THE PROBLEM:
Turn each line of text in the material below into a row of a Markdown table with the columns Row and Line, numbering the rows and skipping blank lines. Leave the pictures out of the table.

Dataset records:
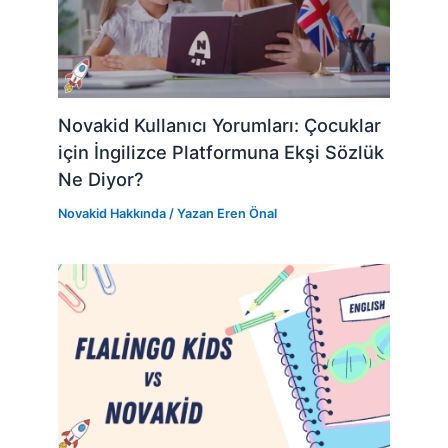
Novakid Kullanıcı Yorumları: Çocuklar
için İngilizce Platformuna Ekşi Sözlük
Ne Diyor?
Novakid Hakkında
/ Yazan
Eren Önal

ANSWER SECTION:
| Row | Line |
|---|---|
| 1 | Novakid Kullanıcı Yorumları: Çocuklar |
| 2 | için İngilizce Platformuna Ekşi Sözlük |
| 3 | Ne Diyor? |
| 4 | Novakid Hakkında |
| 5 | / Yazan |
| 6 | Eren Önal |